Under the program, which took off in the mid-1970s, fish farmers and private entities were able to use publicly owned intertidal land as collateral to obtain loans to develop fish farms from the Development Bank of the Philippines. According to a ZSL analysis of the program, many parties defaulted on their loans, leading the bank to foreclose on formerly public land, including many mangrove forests.
Domdom said reclaiming and reforesting these lands would benefit the residents of Prieto Diaz. “Imagine if these areas could be used as additional habitats for juvenile fishes?”
Looking to the future
Sustainability of the mangroves and the programs that support them is a continuous challenge, former mayor Doma said. Part of the solution has been adaptability, with SEAMANCOR’s livelihood initiatives ranging from catering to visiting school groups to supplying mangrove propagules to a local government in nearby Camarines Sur province, to filling a contract from the local government to provide meals to people quarantined during the COVID-19 pandemic.

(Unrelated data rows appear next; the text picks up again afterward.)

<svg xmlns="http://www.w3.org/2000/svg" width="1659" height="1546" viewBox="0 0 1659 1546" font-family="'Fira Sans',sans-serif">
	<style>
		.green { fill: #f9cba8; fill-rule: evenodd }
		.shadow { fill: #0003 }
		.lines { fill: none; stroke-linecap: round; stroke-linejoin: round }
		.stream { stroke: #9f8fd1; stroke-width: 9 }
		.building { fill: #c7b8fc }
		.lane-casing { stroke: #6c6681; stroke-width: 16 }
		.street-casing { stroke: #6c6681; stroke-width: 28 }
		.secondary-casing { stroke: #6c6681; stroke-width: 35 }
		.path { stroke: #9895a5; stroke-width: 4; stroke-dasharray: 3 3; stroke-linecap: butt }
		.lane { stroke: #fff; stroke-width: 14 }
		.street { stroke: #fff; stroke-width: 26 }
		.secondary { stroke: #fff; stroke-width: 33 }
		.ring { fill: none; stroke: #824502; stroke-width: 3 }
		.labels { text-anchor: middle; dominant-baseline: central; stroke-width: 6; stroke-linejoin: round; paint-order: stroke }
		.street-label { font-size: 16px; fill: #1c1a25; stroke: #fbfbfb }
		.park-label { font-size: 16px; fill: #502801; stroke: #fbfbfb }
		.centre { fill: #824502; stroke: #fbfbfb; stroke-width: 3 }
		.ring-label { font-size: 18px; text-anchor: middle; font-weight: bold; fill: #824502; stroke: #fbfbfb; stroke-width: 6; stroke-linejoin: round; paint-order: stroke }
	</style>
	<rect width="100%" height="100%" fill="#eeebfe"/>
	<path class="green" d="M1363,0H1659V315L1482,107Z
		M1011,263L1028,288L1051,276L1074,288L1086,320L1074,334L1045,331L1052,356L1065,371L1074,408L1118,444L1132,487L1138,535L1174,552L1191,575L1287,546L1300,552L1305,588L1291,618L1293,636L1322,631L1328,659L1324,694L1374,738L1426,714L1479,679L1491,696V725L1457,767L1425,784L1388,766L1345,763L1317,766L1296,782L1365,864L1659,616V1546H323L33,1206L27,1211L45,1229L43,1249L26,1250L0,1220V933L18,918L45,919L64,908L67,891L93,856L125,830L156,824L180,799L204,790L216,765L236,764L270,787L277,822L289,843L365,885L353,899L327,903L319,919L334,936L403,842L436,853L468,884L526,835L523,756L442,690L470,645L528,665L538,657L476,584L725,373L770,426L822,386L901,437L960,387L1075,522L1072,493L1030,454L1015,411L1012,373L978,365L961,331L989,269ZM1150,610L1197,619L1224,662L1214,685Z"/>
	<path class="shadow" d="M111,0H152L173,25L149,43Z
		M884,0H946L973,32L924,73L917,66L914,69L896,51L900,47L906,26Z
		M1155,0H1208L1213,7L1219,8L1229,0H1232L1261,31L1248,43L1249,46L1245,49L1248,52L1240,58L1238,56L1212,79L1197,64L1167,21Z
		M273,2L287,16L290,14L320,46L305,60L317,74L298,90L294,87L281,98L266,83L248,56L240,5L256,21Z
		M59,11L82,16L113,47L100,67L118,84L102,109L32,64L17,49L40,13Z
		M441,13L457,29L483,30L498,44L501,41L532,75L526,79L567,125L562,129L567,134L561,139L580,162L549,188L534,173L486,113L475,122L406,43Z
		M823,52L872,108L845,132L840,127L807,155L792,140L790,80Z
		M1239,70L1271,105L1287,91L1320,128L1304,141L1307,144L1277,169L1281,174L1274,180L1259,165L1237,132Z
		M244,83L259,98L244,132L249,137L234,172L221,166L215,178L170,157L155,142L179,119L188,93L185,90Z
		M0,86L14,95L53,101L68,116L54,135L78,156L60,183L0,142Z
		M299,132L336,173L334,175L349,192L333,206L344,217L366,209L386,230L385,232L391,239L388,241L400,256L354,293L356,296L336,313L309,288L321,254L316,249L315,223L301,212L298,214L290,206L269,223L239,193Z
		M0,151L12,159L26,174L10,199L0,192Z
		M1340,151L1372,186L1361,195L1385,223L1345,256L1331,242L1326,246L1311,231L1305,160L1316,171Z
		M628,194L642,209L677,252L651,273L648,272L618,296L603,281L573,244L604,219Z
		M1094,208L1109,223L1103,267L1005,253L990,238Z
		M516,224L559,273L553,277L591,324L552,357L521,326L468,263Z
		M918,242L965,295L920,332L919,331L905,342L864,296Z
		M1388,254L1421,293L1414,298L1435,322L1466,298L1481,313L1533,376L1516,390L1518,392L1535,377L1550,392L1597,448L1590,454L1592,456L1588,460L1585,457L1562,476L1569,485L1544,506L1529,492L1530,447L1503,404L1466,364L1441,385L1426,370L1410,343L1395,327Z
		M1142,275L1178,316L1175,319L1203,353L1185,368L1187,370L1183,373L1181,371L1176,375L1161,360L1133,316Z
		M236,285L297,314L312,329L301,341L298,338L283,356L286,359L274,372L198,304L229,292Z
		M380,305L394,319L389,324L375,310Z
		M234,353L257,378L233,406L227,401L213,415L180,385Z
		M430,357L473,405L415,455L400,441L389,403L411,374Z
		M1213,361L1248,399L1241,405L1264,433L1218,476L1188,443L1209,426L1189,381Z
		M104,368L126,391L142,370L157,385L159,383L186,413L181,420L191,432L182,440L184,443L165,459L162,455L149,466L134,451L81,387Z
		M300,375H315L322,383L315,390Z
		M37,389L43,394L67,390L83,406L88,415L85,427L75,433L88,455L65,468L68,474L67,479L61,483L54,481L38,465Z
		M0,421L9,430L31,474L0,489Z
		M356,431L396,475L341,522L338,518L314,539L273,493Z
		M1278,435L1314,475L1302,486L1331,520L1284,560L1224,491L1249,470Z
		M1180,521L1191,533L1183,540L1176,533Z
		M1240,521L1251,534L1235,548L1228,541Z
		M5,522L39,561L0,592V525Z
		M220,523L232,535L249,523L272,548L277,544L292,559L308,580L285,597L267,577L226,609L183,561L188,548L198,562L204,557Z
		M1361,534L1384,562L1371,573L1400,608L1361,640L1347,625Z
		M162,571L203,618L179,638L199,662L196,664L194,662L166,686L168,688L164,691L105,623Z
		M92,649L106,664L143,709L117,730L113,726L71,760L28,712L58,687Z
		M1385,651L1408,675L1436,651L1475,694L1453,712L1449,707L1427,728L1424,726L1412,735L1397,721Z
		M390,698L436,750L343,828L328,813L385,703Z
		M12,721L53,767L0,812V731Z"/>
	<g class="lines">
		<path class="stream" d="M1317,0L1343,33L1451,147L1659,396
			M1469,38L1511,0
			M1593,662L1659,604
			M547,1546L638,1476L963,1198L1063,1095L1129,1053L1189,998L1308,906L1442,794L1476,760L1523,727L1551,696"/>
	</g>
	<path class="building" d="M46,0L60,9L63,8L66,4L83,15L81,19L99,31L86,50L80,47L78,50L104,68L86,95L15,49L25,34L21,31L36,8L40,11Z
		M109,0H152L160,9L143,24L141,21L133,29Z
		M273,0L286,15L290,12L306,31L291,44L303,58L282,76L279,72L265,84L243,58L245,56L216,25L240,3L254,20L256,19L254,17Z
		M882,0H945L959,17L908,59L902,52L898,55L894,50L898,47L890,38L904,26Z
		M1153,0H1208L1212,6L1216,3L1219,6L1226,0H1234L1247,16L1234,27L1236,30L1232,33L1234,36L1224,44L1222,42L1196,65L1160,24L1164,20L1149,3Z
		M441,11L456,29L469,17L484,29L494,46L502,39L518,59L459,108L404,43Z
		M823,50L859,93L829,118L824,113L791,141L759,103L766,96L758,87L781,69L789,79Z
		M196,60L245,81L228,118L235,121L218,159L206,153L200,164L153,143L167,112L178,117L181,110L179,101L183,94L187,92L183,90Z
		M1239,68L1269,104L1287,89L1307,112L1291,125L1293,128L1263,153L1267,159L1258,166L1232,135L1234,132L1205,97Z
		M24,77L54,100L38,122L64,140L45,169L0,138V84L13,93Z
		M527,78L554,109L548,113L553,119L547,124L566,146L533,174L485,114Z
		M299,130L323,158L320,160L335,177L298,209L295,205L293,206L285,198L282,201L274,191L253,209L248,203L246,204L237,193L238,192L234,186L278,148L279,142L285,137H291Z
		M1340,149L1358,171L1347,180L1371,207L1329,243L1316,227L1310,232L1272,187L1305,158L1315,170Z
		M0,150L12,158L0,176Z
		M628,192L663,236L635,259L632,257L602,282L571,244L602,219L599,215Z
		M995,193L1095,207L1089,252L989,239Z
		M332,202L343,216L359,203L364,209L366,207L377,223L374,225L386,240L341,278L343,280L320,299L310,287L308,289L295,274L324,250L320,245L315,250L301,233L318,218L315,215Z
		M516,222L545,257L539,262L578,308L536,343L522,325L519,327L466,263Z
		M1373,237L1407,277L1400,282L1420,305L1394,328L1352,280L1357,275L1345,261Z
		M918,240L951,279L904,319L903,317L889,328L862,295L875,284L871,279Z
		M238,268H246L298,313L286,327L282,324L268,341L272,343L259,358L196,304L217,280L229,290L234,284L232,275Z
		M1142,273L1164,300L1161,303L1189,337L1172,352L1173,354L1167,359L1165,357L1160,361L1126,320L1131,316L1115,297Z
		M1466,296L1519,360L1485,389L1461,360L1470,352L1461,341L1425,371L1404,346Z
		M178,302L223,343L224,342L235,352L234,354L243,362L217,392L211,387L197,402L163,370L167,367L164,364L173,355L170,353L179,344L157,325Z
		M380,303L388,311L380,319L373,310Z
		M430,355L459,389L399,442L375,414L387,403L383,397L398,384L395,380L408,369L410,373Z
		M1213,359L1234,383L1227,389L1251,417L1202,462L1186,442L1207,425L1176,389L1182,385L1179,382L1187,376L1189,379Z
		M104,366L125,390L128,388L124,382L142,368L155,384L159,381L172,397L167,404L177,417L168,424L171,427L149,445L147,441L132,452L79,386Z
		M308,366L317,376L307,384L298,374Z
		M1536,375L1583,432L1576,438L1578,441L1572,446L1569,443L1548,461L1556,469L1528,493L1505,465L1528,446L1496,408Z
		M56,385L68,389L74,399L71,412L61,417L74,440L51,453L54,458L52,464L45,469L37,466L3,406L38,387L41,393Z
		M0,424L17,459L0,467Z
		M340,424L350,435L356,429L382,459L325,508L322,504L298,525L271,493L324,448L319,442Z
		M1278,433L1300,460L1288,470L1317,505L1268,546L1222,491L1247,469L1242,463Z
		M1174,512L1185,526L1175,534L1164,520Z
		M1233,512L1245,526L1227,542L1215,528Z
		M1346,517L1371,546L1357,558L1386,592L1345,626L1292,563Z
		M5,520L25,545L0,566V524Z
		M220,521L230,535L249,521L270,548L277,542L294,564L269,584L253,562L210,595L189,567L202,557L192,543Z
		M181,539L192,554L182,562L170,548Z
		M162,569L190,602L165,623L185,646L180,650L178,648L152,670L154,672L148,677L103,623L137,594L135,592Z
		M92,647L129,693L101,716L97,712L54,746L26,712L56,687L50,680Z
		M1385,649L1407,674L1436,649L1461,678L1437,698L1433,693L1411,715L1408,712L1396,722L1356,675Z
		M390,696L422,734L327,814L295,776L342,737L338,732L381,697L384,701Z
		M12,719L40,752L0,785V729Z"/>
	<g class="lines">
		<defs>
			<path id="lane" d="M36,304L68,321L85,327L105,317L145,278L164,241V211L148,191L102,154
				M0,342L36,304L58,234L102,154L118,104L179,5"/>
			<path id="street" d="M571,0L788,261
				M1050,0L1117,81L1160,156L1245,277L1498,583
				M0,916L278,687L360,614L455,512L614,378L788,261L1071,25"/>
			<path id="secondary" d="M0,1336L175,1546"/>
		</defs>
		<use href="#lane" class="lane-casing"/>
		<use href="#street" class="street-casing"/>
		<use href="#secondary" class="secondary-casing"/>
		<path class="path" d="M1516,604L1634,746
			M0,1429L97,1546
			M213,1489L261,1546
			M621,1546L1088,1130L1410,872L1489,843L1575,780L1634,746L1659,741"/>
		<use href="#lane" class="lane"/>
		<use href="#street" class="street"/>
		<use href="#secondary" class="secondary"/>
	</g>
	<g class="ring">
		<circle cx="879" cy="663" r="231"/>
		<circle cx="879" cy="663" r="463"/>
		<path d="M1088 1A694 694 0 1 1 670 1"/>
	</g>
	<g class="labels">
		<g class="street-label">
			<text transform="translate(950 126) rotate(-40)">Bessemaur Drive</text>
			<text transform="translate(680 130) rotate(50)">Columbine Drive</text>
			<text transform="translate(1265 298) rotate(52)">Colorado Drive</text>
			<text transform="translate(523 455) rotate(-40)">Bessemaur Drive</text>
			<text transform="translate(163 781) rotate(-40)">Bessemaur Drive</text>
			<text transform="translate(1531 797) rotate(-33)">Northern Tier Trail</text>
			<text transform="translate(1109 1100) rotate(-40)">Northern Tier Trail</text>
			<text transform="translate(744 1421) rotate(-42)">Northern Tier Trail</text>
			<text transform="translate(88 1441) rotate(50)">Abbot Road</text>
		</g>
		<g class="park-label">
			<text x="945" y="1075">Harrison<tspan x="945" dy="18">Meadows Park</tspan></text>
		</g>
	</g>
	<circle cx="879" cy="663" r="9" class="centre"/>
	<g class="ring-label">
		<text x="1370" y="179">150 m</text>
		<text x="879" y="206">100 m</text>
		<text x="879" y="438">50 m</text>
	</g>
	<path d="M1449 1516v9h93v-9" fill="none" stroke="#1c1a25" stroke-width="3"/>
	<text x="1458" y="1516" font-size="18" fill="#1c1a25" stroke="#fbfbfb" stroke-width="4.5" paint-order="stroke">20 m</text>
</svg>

Domdom said the organization has demonstrated that it can generate enough revenue to sustain itself, provided it has full backing from the local government, which has been a consistent client. “[SEAMANCOR’s] finances should have shrunk throughout the pandemic, yet the opposite happened.”
He said this leaves him optimistic that the group’s proposal for another 25-year stewardship contract with the DENR will be approved.
Banner image: Victor Emata, a SEAMANCOR-trained tour guide who also runs a baklad (fish farm). He claims that after losing everything when a typhoon destroyed their baklad, they will be able to recover within a year. Image by Mavic Conde for Mongabay.